This kind of stuff just infuriates me. I can't see any good reason for having so many competing notational standards for the same thing:
The notation used here is commonly used in statistics and engineering, while the tensor index notation is preferred in physics.
Two competing notational conventions split the field of matrix calculus into two separate groups. The two groups can be distinguished by whether they write the derivative of a scalar with respect to a vector as a column vector or a row vector. Both of these conventions are possible even when the common assumption is made that vectors should be treated as column vectors when combined with matrices (rather than row vectors). A single convention can be somewhat standard throughout a single field that commonly uses matrix calculus (e.g. econometrics, statistics, estimation theory and machine learning). However, even within a given field different authors can be found using competing conventions. Authors of both groups often write as though their specific convention is standard.

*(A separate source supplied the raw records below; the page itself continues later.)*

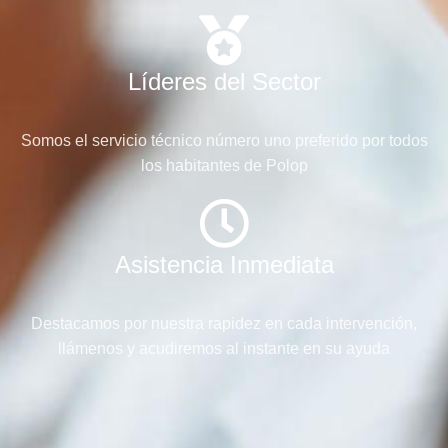
Líderes del Sector
Somos el servicio técnico número uno preferido por todos
los habitantes de Polop
Asistencia Inmediata
Destacamos por nuestra rapidez en cada intervención,
llámenos y acudiremos al instante en su ayuda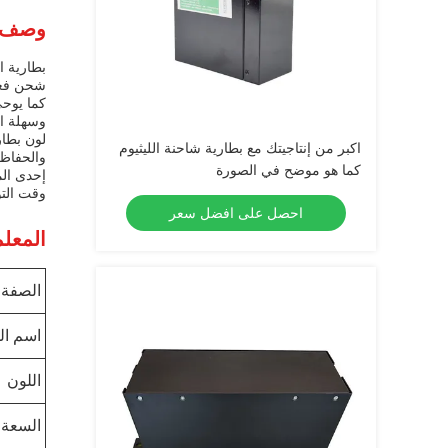
وصف ا
بطارية ا
شحن فعال
وسهلة ال
لون بطار
اكبر من إنتاجيتك مع بطارية شاحنة الليثيوم
والحفاظ 
كما هو موضح في الصورة
إحدى الم
وقت التو
احصل على افضل سعر
المعلم
الصفة
اسم ال
اللون
السعة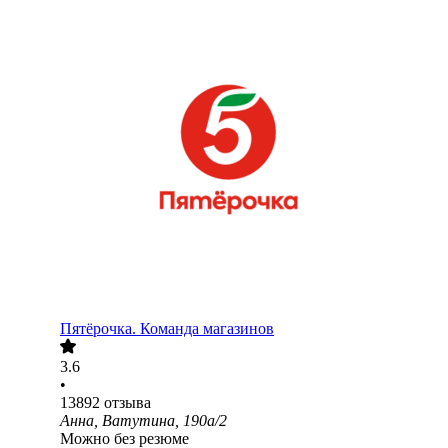
Пятёрочка. Команда магазинов
3.6
•
13892
отзыва
Анна, Ватутина, 190а/2
Можно без резюме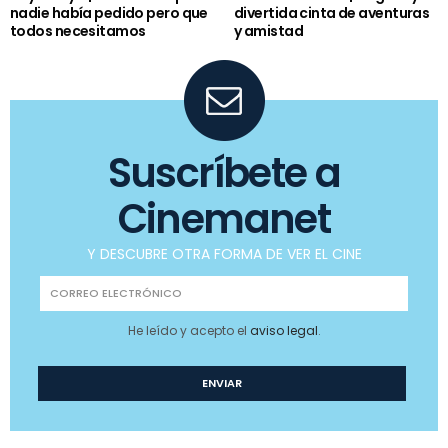
nadie había pedido pero que
divertida cinta de aventuras
todos necesitamos
y amistad
Suscríbete a
Cinemanet
Y DESCUBRE OTRA FORMA DE VER EL CINE
He leído y acepto el
aviso legal
.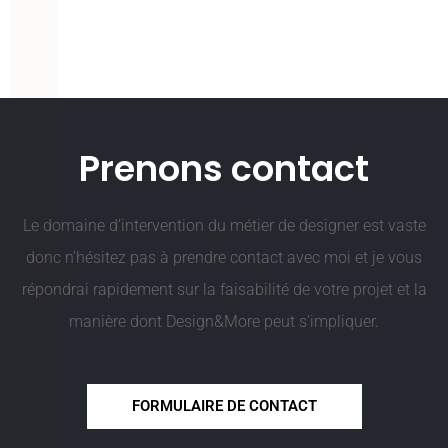
Prenons contact
Le domaine d’intervention du métier de designer est vaste
donc n’hésitez pas à prendre contact avec moi et je vous
répondrai rapidement sur la faisabilité de votre projet et la
manière dont Design&More peut s’impliquer.
FORMULAIRE DE CONTACT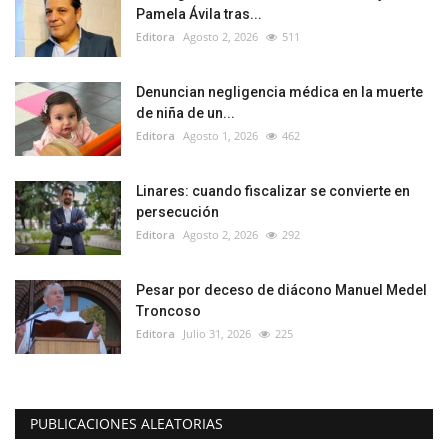
Pamela Ávila tras...
Editora
Agosto 2, 2026
511
Denuncian negligencia médica en la muerte
de niña de un...
Editora
Agosto 1, 2026
462
Linares: cuando fiscalizar se convierte en
persecución
Editora
Agosto 2, 2026
292
Pesar por deceso de diácono Manuel Medel
Troncoso
Editora
Julio 31, 2026
225
PUBLICACIONES ALEATORIAS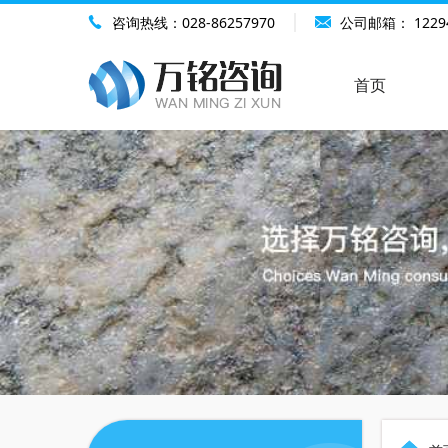
咨询热线：
028-86257970
公司邮箱：
1229
首页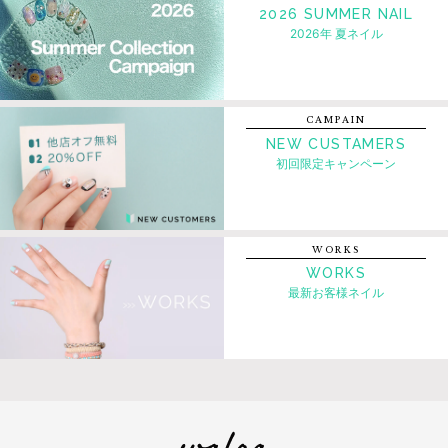
2026 SUMMER NAIL
2026年 夏ネイル
CAMPAIN
NEW CUSTAMERS
初回限定キャンペーン
WORKS
WORKS
最新お客様ネイル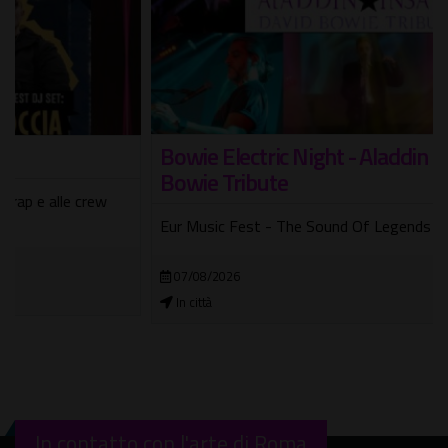
Bowie Electric Night - Aladdin Insane David
Bowie Tribute
Eur Music Fest - The Sound Of Legends
07/08/2026
In città
In contatto con l'arte di Roma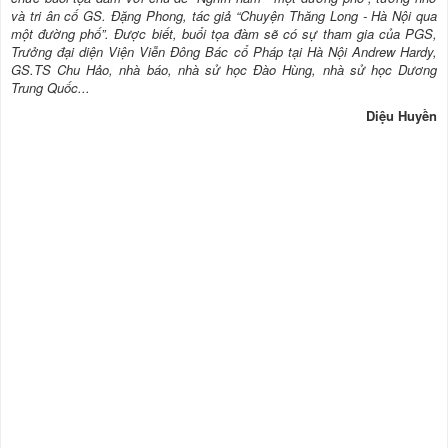
và tri ân cố GS. Đặng Phong, tác giả “Chuyện Thăng Long - Hà Nội qua
một đường phố”. Được biết, buổi tọa đàm sẽ có sự tham gia của PGS,
Trưởng đại diện Viện Viễn Đông Bác cổ Pháp tại Hà Nội Andrew Hardy,
GS.TS Chu Hảo, nhà báo, nhà sử học Đào Hùng, nhà sử học Dương
Trung Quốc...
Diệu Huyền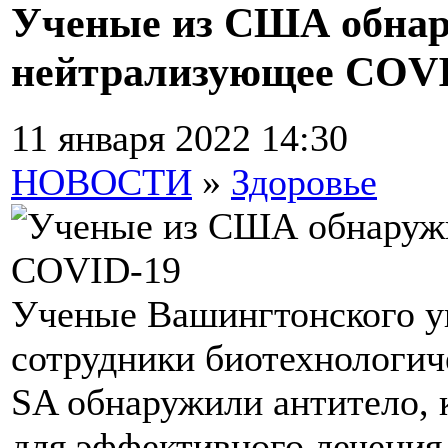
Ученые из США обнар
нейтрализующее COVI
11 января 2022 14:30
НОВОСТИ
»
Здоровье
Ученые Вашингтонского ун
сотрудники биотехнологи
SA обнаружили антитело, 
для эффективного лечения 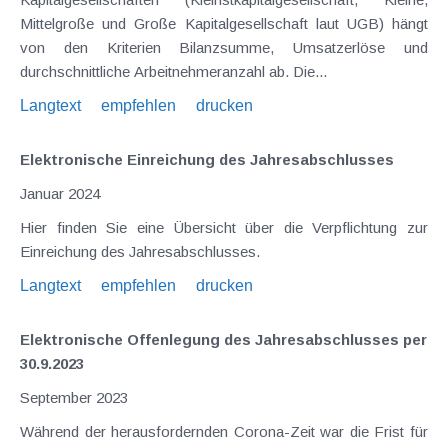
Mittelgroße und Große Kapitalgesellschaft laut UGB) hängt
von den Kriterien Bilanzsumme, Umsatzerlöse und
durchschnittliche Arbeitnehmeranzahl ab. Die...
Langtext
empfehlen
drucken
Elektronische Einreichung des Jahresabschlusses
Januar 2024
Hier finden Sie eine Übersicht über die Verpflichtung zur
Einreichung des Jahresabschlusses.
Langtext
empfehlen
drucken
Elektronische Offenlegung des Jahresabschlusses per
30.9.2023
September 2023
Während der herausfordernden Corona-Zeit war die Frist für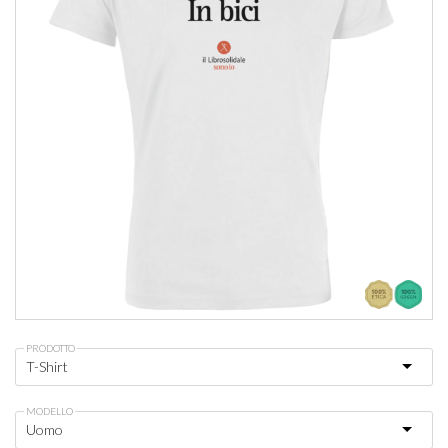
PRODOTTO
MODELLO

Seriously? So if I want to read a paper that uses Matrix Calculus, it's not enough to just understand Matrix Calculus in general.. no, first I have to decipher which of a legion of possible notations the author used, and then keep that state in mind when thinking about that paper in relation to another, which might use yet another notation.
I understand that ultimately nobody is an position to mandate the adoption of a universal standard, but part of me wishes there were (this is, of course, not a problem that is limited to Matrix Calculus).